One way to do this is with regression to the mean. Say that we have a player with a .400 observed OBP over 500 PAs, and we want to estimate his true talent OBP. Regression to the mean says we need to find out how much, on average, our observed sample will reflect the hitter's true talent OBP, and how much it will reflect random binomial variation.
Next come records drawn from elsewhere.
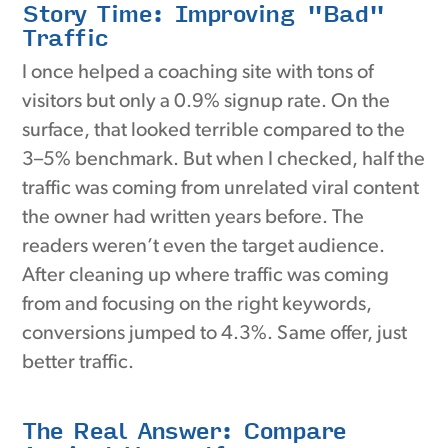
Story Time: Improving "Bad"
Traffic
I once helped a coaching site with tons of
visitors but only a 0.9% signup rate. On the
surface, that looked terrible compared to the
3–5% benchmark. But when I checked, half the
traffic was coming from unrelated viral content
the owner had written years before. The
readers weren’t even the target audience.
After cleaning up where traffic was coming
from and focusing on the right keywords,
conversions jumped to 4.3%. Same offer, just
better traffic.
The Real Answer: Compare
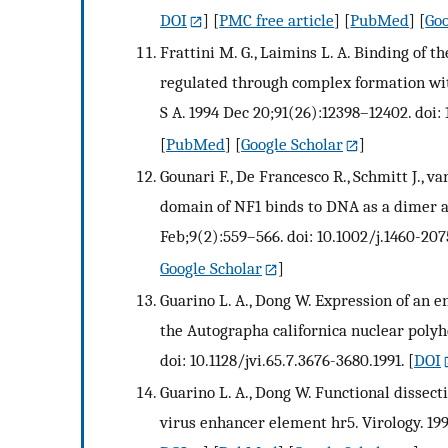
DOI
] [
PMC free article
] [
PubMed
] [
Goo
Frattini M. G., Laimins L. A. Binding of 
regulated through complex formation wit
S A. 1994 Dec 20;91(26):12398–12402. doi: 
[
PubMed
] [
Google Scholar
]
Gounari F., De Francesco R., Schmitt J., v
domain of NF1 binds to DNA as a dimer a
Feb;9(2):559–566. doi: 10.1002/j.1460-207
Google Scholar
]
Guarino L. A., Dong W. Expression of an e
the Autographa californica nuclear polyhed
doi: 10.1128/jvi.65.7.3676-3680.1991.
[
DOI
Guarino L. A., Dong W. Functional dissect
virus enhancer element hr5. Virology. 199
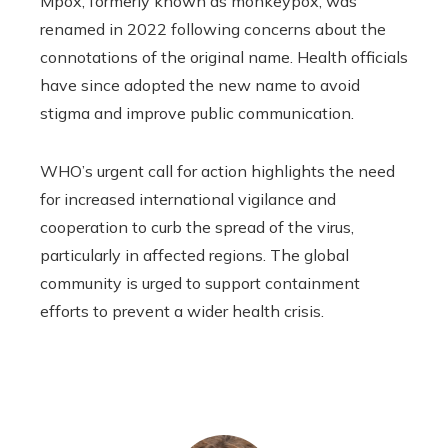
Mpox, formerly known as monkeypox, was
renamed in 2022 following concerns about the
connotations of the original name. Health officials
have since adopted the new name to avoid
stigma and improve public communication.
WHO’s urgent call for action highlights the need
for increased international vigilance and
cooperation to curb the spread of the virus,
particularly in affected regions. The global
community is urged to support containment
efforts to prevent a wider health crisis.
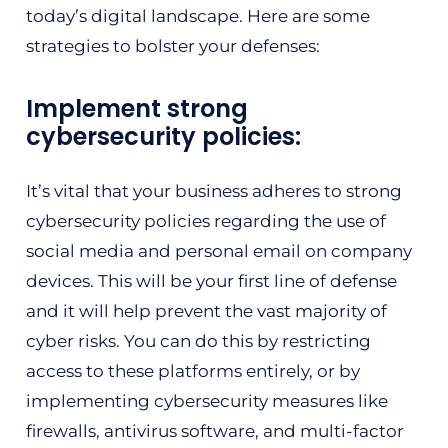
today’s digital landscape. Here are some
strategies to bolster your defenses:
Implement strong
cybersecurity policies:
It’s vital that your business adheres to strong
cybersecurity policies regarding the use of
social media and personal email on company
devices. This will be your first line of defense
and it will help prevent the vast majority of
cyber risks. You can do this by restricting
access to these platforms entirely, or by
implementing cybersecurity measures like
firewalls, antivirus software, and multi-factor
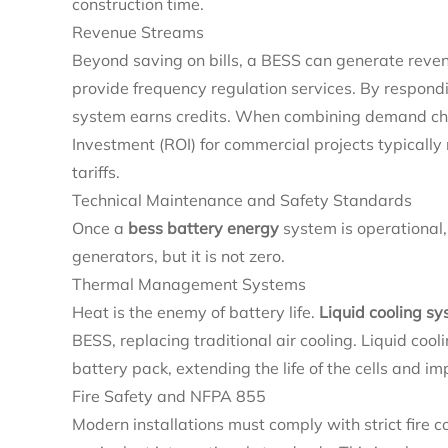
construction time.
Revenue Streams
Beyond saving on bills, a BESS can generate reve
provide frequency regulation services. By respondin
system earns credits. When combining demand char
Investment (ROI) for commercial projects typically
tariffs.
Technical Maintenance and Safety Standards
Once a
bess battery energy
system is operational
generators, but it is not zero.
Thermal Management Systems
Heat is the enemy of battery life.
Liquid cooling s
BESS, replacing traditional air cooling. Liquid co
battery pack, extending the life of the cells and im
Fire Safety and NFPA 855
Modern installations must comply with strict fire 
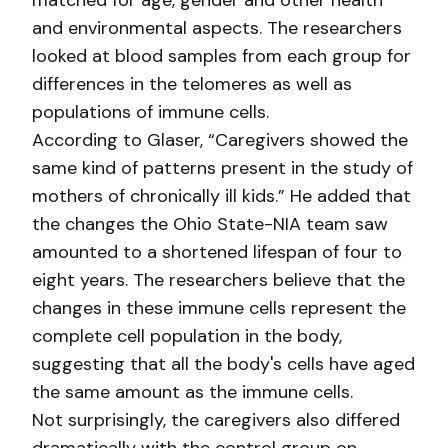
matched for age, gender and other health
and environmental aspects. The researchers
looked at blood samples from each group for
differences in the telomeres as well as
populations of immune cells.
According to Glaser, “Caregivers showed the
same kind of patterns present in the study of
mothers of chronically ill kids.” He added that
the changes the Ohio State-NIA team saw
amounted to a shortened lifespan of four to
eight years. The researchers believe that the
changes in these immune cells represent the
complete cell population in the body,
suggesting that all the body's cells have aged
the same amount as the immune cells.
Not surprisingly, the caregivers also differed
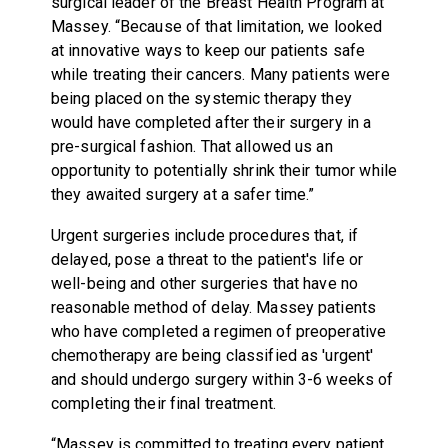
surgical leader of the Breast Health Program at
Massey. “Because of that limitation, we looked
at innovative ways to keep our patients safe
while treating their cancers. Many patients were
being placed on the systemic therapy they
would have completed after their surgery in a
pre-surgical fashion. That allowed us an
opportunity to potentially shrink their tumor while
they awaited surgery at a safer time.”
Urgent surgeries include procedures that, if
delayed, pose a threat to the patient's life or
well-being and other surgeries that have no
reasonable method of delay. Massey patients
who have completed a regimen of preoperative
chemotherapy are being classified as 'urgent'
and should undergo surgery within 3-6 weeks of
completing their final treatment.
“Massey is committed to treating every patient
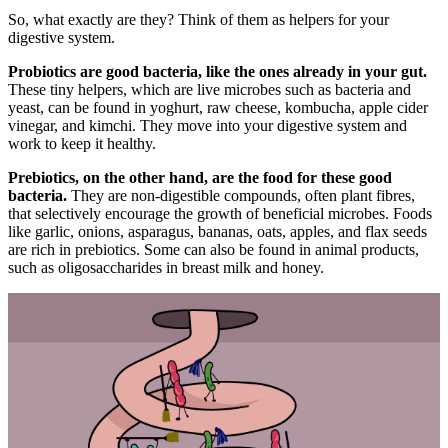
So, what exactly are they? Think of them as helpers for your
digestive system.
Probiotics are good bacteria, like the ones already in your gut.
These tiny helpers, which are live microbes such as bacteria and
yeast, can be found in yoghurt, raw cheese, kombucha, apple cider
vinegar, and kimchi. They move into your digestive system and
work to keep it healthy.
Prebiotics, on the other hand, are the food for these good
bacteria.
They are non-digestible compounds, often plant fibres,
that selectively encourage the growth of beneficial microbes. Foods
like garlic, onions, asparagus, bananas, oats, apples, and flax seeds
are rich in prebiotics. Some can also be found in animal products,
such as oligosaccharides in breast milk and honey.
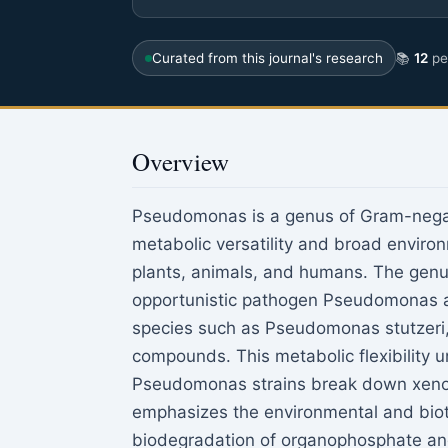
Curated from this journal's research
📚
12
pee
Overview
Pseudomonas is a genus of Gram-negati
metabolic versatility and broad environm
plants, animals, and humans. The genus
opportunistic pathogen Pseudomonas ae
species such as Pseudomonas stutzeri, 
compounds. This metabolic flexibility u
Pseudomonas strains break down xenobi
emphasizes the environmental and biote
biodegradation of organophosphate and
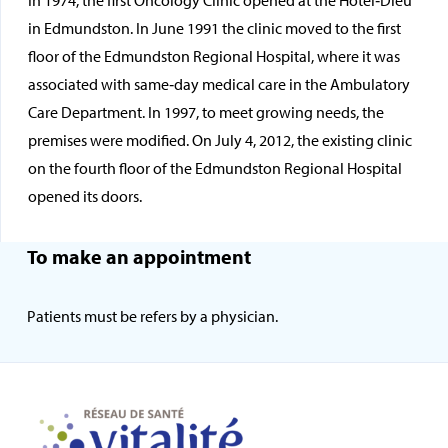
In 1974, the first Oncology Clinic opened at the Hôtel‑Dieu
in Edmundston. In June 1991 the clinic moved to the first
floor of the Edmundston Regional Hospital, where it was
associated with same‑day medical care in the Ambulatory
Care Department. In 1997, to meet growing needs, the
premises were modified. On July 4, 2012, the existing clinic
on the fourth floor of the Edmundston Regional Hospital
opened its doors.
To make an appointment
Patients must be refers by a physician.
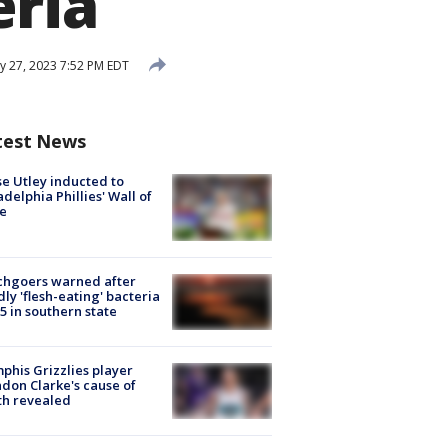
eria
 27, 2023 7:52 PM EDT
test News
e Utley inducted to
adelphia Phillies' Wall of
e
chgoers warned after
ly 'flesh-eating' bacteria
s 5 in southern state
his Grizzlies player
don Clarke's cause of
th revealed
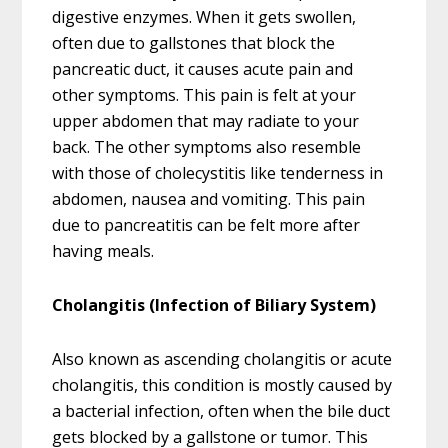
digestive enzymes. When it gets swollen,
often due to gallstones that block the
pancreatic duct, it causes acute pain and
other symptoms. This pain is felt at your
upper abdomen that may radiate to your
back. The other symptoms also resemble
with those of cholecystitis like tenderness in
abdomen, nausea and vomiting. This pain
due to pancreatitis can be felt more after
having meals.
Cholangitis (Infection of Biliary System)
Also known as ascending cholangitis or acute
cholangitis, this condition is mostly caused by
a bacterial infection, often when the bile duct
gets blocked by a gallstone or tumor. This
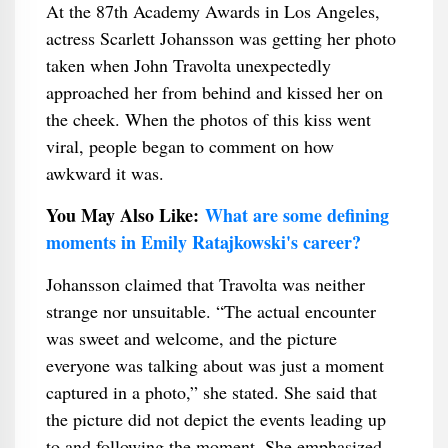
At the 87th Academy Awards in Los Angeles,
actress Scarlett Johansson was getting her photo
taken when John Travolta unexpectedly
approached her from behind and kissed her on
the cheek. When the photos of this kiss went
viral, people began to comment on how
awkward it was.
You May Also Like:
What are some defining
moments in Emily Ratajkowski's career?
Johansson claimed that Travolta was neither
strange nor unsuitable. “The actual encounter
was sweet and welcome, and the picture
everyone was talking about was just a moment
captured in a photo,” she stated. She said that
the picture did not depict the events leading up
to and following the moment. She emphasized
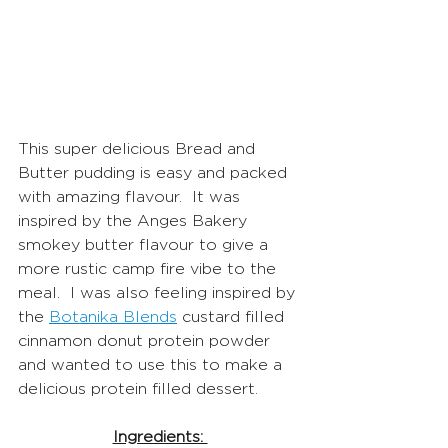
This super delicious Bread and 
Butter pudding is easy and packed 
with amazing flavour.  It was 
inspired by the Anges Bakery 
smokey butter flavour to give a 
more rustic camp fire vibe to the 
meal.  I was also feeling inspired by 
the 
Botanika Blends
 custard filled 
cinnamon donut protein powder 
and wanted to use this to make a 
delicious protein filled dessert. 
Ingredients: 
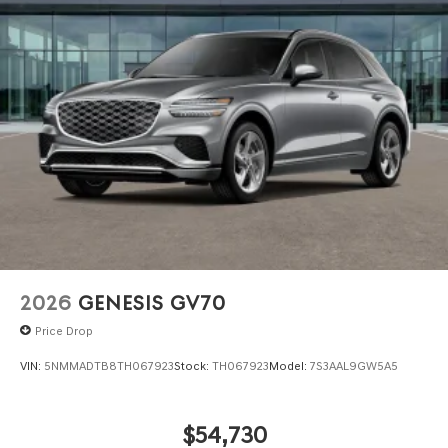
2026
GENESIS GV70
Price Drop
VIN:
5NMMADTB8TH067923
Stock:
TH067923
Model:
7S3AAL9GW5A5
$54,730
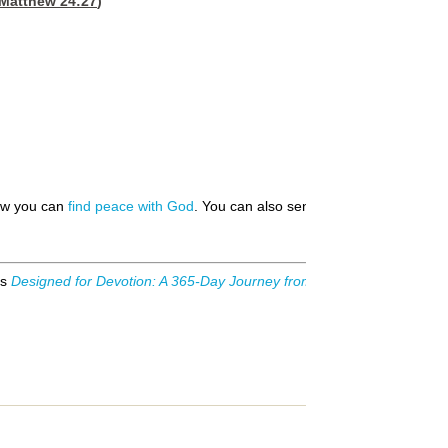
Matthew 24:27
)
how you can
find peace with God
. You can also send us your
prayer requ
is
Designed for Devotion: A 365-Day Journey from Genesis to Revelati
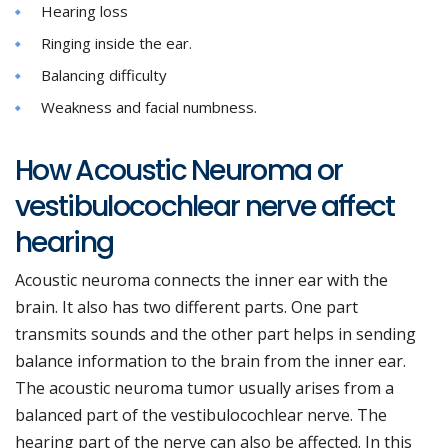
Hearing loss
Ringing inside the ear.
Balancing difficulty
Weakness and facial numbness.
How Acoustic Neuroma or
vestibulocochlear nerve affect
hearing
Acoustic neuroma connects the inner ear with the
brain. It also has two different parts. One part
transmits sounds and the other part helps in sending
balance information to the brain from the inner ear.
The acoustic neuroma tumor usually arises from a
balanced part of the vestibulocochlear nerve. The
hearing part of the nerve can also be affected. In this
Then, that will tell us how many PAs of the league average we need to add to the observed performance to estimate the hitter's true talent.

For example, say we decide that the number of league average PAs we need to add to regress a 500 PA sample of OBP is 250. We would take the observed performance (200 times on base in 500 PAs), and add 82.5 times on base in 250 PAs (i.e. the league average performance, assuming league average is about .330) to that.

200+82.5......282.5
------------ = -------- = .377
500+250........750

Therefore, regression to the mean would estimate the hitter's true OBP talent at .377.

As Phil demonstrated, once you decide that you have to add 250 PAs of league average performance to your sample to regress, you would use that same 250 PA figure to regress any OBP performance, regardless of how many PAs are in the observed sample. Whether you have 10 observed PAs or 1000 observed PAs, the amount of average performance you have to add to regress does not change.

Now, how would one go about finding that 250 PA figure? One way is to figure out the number of PAs at which the random binomial variance is equal to the variance of true talent in the population.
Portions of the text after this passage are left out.